Alcomsat-1 was launched on Dec. 11, 2017 by LM-3B from Xichang Satellite Center. After several maneuvers, it reached the orbital location of 24.8°W. Following the IOAR which was accomplished after the in-orbit test, ASAL confirmed that the in-orbit delivery occurred on March 1.

The Alcomsat-1 is the ninth telecommunication satellite delivered to the international client by China Aerospace; it is also the first cooperation with Algeria in aerospace industry.

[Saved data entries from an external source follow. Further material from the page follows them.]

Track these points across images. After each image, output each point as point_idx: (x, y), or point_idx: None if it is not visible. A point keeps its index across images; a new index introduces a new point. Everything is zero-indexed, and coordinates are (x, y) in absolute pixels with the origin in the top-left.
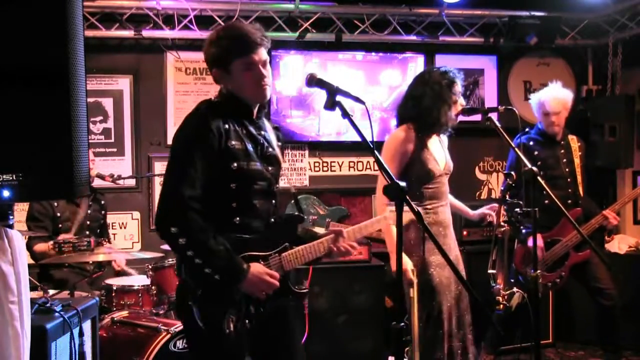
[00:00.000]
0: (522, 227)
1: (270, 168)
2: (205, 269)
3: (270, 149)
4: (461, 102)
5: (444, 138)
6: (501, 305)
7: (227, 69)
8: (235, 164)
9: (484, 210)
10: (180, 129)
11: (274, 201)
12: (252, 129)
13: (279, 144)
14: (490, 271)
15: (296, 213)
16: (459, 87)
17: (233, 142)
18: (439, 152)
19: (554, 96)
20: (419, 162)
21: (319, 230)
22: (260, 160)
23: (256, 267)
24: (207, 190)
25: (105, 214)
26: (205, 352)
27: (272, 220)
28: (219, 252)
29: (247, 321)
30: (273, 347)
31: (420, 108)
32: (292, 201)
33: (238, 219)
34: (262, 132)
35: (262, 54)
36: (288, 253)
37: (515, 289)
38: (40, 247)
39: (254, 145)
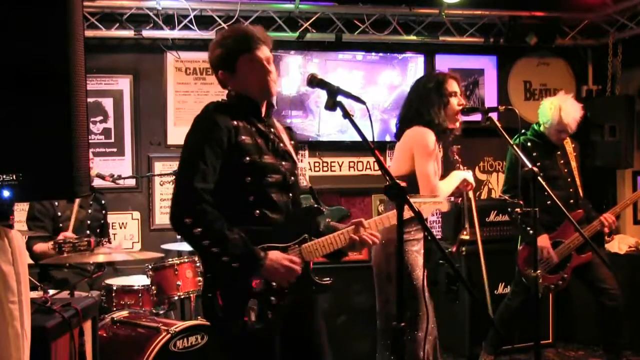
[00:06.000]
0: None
1: (283, 163)
2: (222, 257)
3: (282, 144)
4: (460, 101)
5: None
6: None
7: (232, 68)
8: (248, 158)
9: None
10: (190, 130)
11: (291, 194)
12: (261, 126)
13: (292, 142)
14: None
15: (315, 205)
16: (452, 87)
17: (243, 137)
18: None
19: (575, 117)
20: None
21: (339, 225)
22: (273, 155)
23: (275, 254)
24: (224, 186)
25: (105, 213)
26: (229, 345)
27: (291, 212)
28: (234, 240)
29: (268, 312)
30: (300, 345)
31: (415, 113)
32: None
33: (257, 212)
34: (272, 130)
35: (265, 51)
36: (308, 244)
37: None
38: (40, 247)
39: (264, 140)
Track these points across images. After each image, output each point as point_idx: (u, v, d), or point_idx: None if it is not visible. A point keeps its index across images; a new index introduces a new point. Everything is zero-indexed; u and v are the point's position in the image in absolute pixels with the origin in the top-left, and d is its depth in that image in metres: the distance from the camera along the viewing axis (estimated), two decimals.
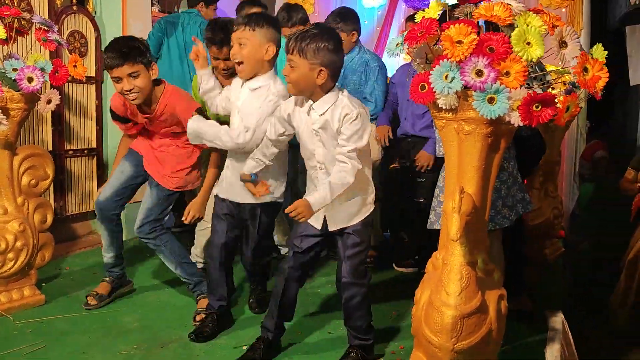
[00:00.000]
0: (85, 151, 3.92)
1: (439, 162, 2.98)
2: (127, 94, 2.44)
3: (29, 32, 2.55)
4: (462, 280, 1.75)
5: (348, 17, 3.45)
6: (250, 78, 2.39)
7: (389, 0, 5.13)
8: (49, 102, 2.45)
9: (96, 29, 3.89)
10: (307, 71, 2.08)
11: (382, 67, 3.49)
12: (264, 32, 2.36)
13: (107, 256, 2.82)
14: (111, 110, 2.73)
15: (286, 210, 2.07)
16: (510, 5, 1.77)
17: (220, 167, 2.65)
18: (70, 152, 3.81)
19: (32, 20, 2.47)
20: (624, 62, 5.30)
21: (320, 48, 2.06)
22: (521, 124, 1.69)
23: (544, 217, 3.50)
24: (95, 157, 3.98)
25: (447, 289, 1.75)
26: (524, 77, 1.66)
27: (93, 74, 3.89)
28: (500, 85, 1.66)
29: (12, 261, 2.53)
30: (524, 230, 2.87)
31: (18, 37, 2.60)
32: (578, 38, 1.75)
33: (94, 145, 3.97)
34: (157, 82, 2.55)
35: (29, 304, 2.64)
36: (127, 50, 2.41)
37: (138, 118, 2.65)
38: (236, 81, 2.48)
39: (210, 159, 2.71)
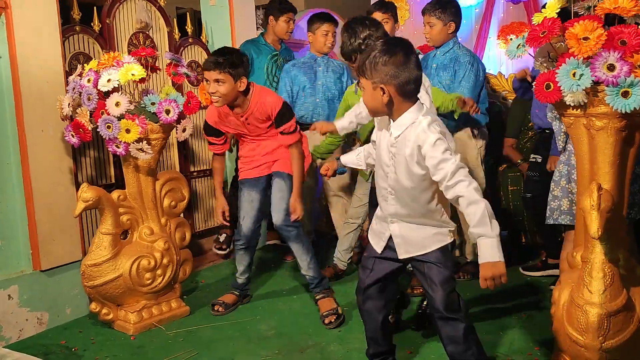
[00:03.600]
0: (207, 172, 4.19)
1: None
2: (211, 95, 2.70)
3: (160, 68, 2.80)
4: (605, 278, 1.72)
5: (447, 5, 3.29)
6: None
7: None
8: (184, 130, 2.68)
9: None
10: (371, 91, 1.88)
11: (474, 64, 3.25)
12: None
13: (243, 278, 3.06)
14: (205, 124, 2.92)
15: (482, 285, 1.77)
16: None
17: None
18: (195, 173, 4.09)
19: (166, 57, 2.70)
20: None
21: (377, 63, 1.85)
22: None
23: None
24: None
25: (590, 287, 1.73)
26: None
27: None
28: (635, 78, 1.63)
29: (160, 277, 2.78)
30: None
31: (151, 74, 2.86)
32: None
33: None
34: (247, 90, 2.75)
35: (176, 315, 2.88)
36: (221, 60, 2.66)
37: (231, 123, 2.83)
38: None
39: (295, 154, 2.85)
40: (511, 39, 5.29)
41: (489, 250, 1.75)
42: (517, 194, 3.50)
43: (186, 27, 4.02)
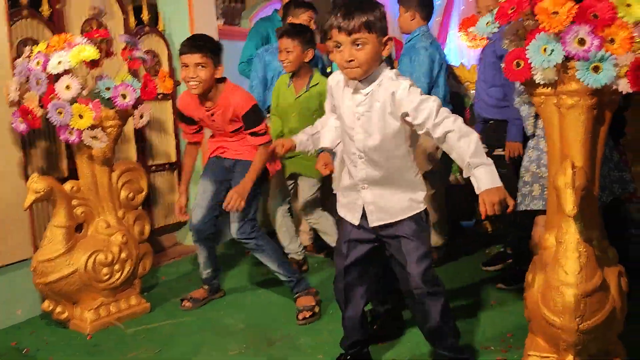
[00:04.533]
0: (167, 165, 4.05)
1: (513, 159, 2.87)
2: (189, 81, 2.58)
3: (115, 52, 2.67)
4: (580, 258, 1.69)
5: None
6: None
7: None
8: (141, 116, 2.55)
9: (167, 46, 4.03)
10: (377, 46, 1.83)
11: (428, 48, 3.19)
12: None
13: (205, 272, 2.93)
14: (179, 113, 2.85)
15: (482, 211, 1.76)
16: None
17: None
18: (153, 167, 3.94)
19: (120, 40, 2.57)
20: None
21: (380, 16, 1.82)
22: (630, 90, 1.63)
23: None
24: (175, 171, 4.11)
25: (566, 268, 1.70)
26: (631, 43, 1.60)
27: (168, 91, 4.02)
28: (606, 52, 1.61)
29: (118, 272, 2.64)
30: (626, 212, 2.74)
31: (105, 59, 2.72)
32: None
33: (174, 160, 4.09)
34: (221, 80, 2.67)
35: (136, 313, 2.75)
36: (202, 43, 2.59)
37: (202, 115, 2.74)
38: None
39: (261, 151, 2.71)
40: (471, 31, 5.32)
41: (490, 176, 1.76)
42: None
43: (142, 16, 3.87)
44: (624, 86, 1.62)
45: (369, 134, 1.91)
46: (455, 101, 3.51)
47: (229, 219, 2.77)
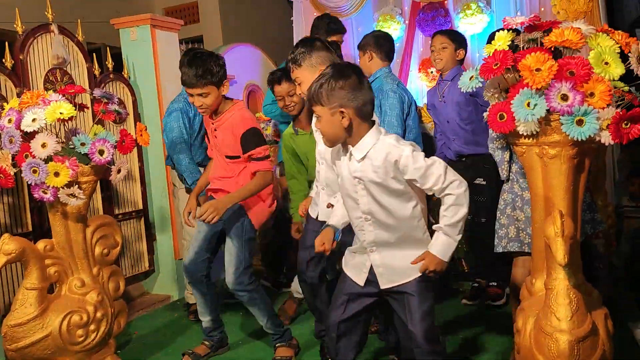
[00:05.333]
0: (133, 213, 3.95)
1: (497, 180, 2.94)
2: (198, 108, 2.65)
3: (88, 106, 2.61)
4: (571, 304, 1.74)
5: (370, 35, 3.45)
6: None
7: (405, 32, 5.21)
8: (119, 171, 2.49)
9: (132, 93, 3.98)
10: (329, 117, 1.88)
11: (397, 91, 3.17)
12: None
13: (205, 320, 2.85)
14: None
15: (421, 270, 1.91)
16: (580, 28, 1.82)
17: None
18: (120, 216, 3.84)
19: (96, 95, 2.52)
20: None
21: (333, 88, 1.86)
22: (612, 142, 1.71)
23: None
24: (142, 218, 4.02)
25: (558, 315, 1.74)
26: (610, 96, 1.69)
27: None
28: (588, 106, 1.69)
29: (94, 332, 2.52)
30: (595, 251, 2.85)
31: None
32: None
33: (140, 207, 4.01)
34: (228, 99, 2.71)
35: None
36: (201, 72, 2.56)
37: (209, 128, 2.77)
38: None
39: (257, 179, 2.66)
40: (431, 72, 5.43)
41: (445, 248, 1.90)
42: None
43: (106, 62, 3.82)
44: (606, 138, 1.70)
45: (372, 197, 1.93)
46: (426, 142, 3.59)
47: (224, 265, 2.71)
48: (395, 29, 5.22)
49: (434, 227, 1.92)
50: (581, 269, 1.94)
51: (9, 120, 2.29)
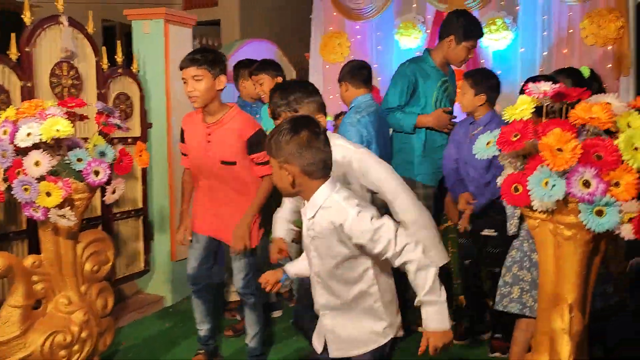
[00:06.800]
0: (132, 212, 3.88)
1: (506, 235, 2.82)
2: (190, 96, 2.59)
3: (89, 117, 2.51)
4: None
5: (344, 69, 3.29)
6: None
7: (426, 42, 5.06)
8: (114, 192, 2.41)
9: (140, 88, 3.87)
10: (277, 170, 1.78)
11: (355, 125, 3.01)
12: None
13: (203, 329, 2.87)
14: (181, 132, 2.83)
15: (421, 349, 1.75)
16: (611, 104, 1.69)
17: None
18: (118, 215, 3.77)
19: (96, 107, 2.42)
20: None
21: (280, 142, 1.75)
22: (633, 237, 1.59)
23: None
24: (141, 217, 3.95)
25: None
26: (637, 189, 1.57)
27: (138, 134, 3.87)
28: (611, 197, 1.57)
29: (77, 353, 2.46)
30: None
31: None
32: None
33: (140, 206, 3.94)
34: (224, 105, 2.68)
35: None
36: (198, 56, 2.56)
37: (195, 136, 2.70)
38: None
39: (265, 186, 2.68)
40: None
41: (440, 317, 1.73)
42: (455, 258, 3.43)
43: (116, 57, 3.71)
44: (627, 232, 1.59)
45: (321, 259, 1.82)
46: None
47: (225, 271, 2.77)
48: (416, 37, 5.09)
49: (415, 303, 1.76)
50: (586, 350, 1.84)
51: (4, 132, 2.20)
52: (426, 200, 3.30)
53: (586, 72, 2.68)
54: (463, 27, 3.23)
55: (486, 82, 2.99)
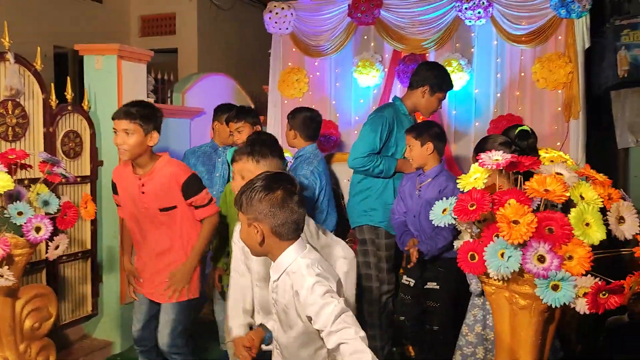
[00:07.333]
0: (79, 254, 3.72)
1: (453, 286, 2.80)
2: (118, 148, 2.55)
3: (32, 166, 2.40)
4: None
5: (293, 113, 3.33)
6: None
7: (384, 80, 5.10)
8: (57, 247, 2.29)
9: (91, 125, 3.75)
10: (246, 227, 1.72)
11: (309, 177, 3.05)
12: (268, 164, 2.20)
13: None
14: (112, 185, 2.78)
15: None
16: (562, 175, 1.70)
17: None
18: (64, 258, 3.60)
19: (40, 157, 2.31)
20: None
21: (252, 199, 1.68)
22: (587, 312, 1.60)
23: None
24: (89, 259, 3.79)
25: None
26: (589, 263, 1.57)
27: (87, 173, 3.73)
28: (565, 272, 1.57)
29: None
30: None
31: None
32: (636, 215, 1.67)
33: (89, 247, 3.78)
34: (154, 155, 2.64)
35: None
36: (133, 110, 2.53)
37: (127, 188, 2.64)
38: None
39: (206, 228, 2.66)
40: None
41: None
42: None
43: (65, 93, 3.59)
44: (582, 307, 1.59)
45: (281, 325, 1.76)
46: None
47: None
48: (374, 76, 5.10)
49: None
50: None
51: None
52: (388, 250, 3.29)
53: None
54: (438, 78, 3.33)
55: (429, 131, 2.99)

The Alcomsat-1 satellite program is the first communications satellite program of Algeria. It covers the Algerian territory and the surrounding area, will be mainly used in the fields of broadcast, emergency communications, remote education, e-government, enterprise communications, satellite broadband, and satellite based augmentation system application, etc.

==Planned missions==
Alsat-3 and Alsat-4 are also planned to cover national needs.

==Notable achievements==
The Algerian Space Agency in charge of the National Space Program of Algeria is now capable of:

- Design and implementation of an Earth observation satellite.
- Assembly, integration, and tests of its satellites at its Center of Development of Satellites (CDS) in Oran.
- Conducting orbital manoeuvres and tests in orbit of its satellites autonomously (both Alsat-1B and Alsat-2b were handled by ASAL autonomously after their first signals few moments after separation from the launch vehicle).
- Treatment and analyses of products images obtained by its satellites at its Center of Space Techniques (CST).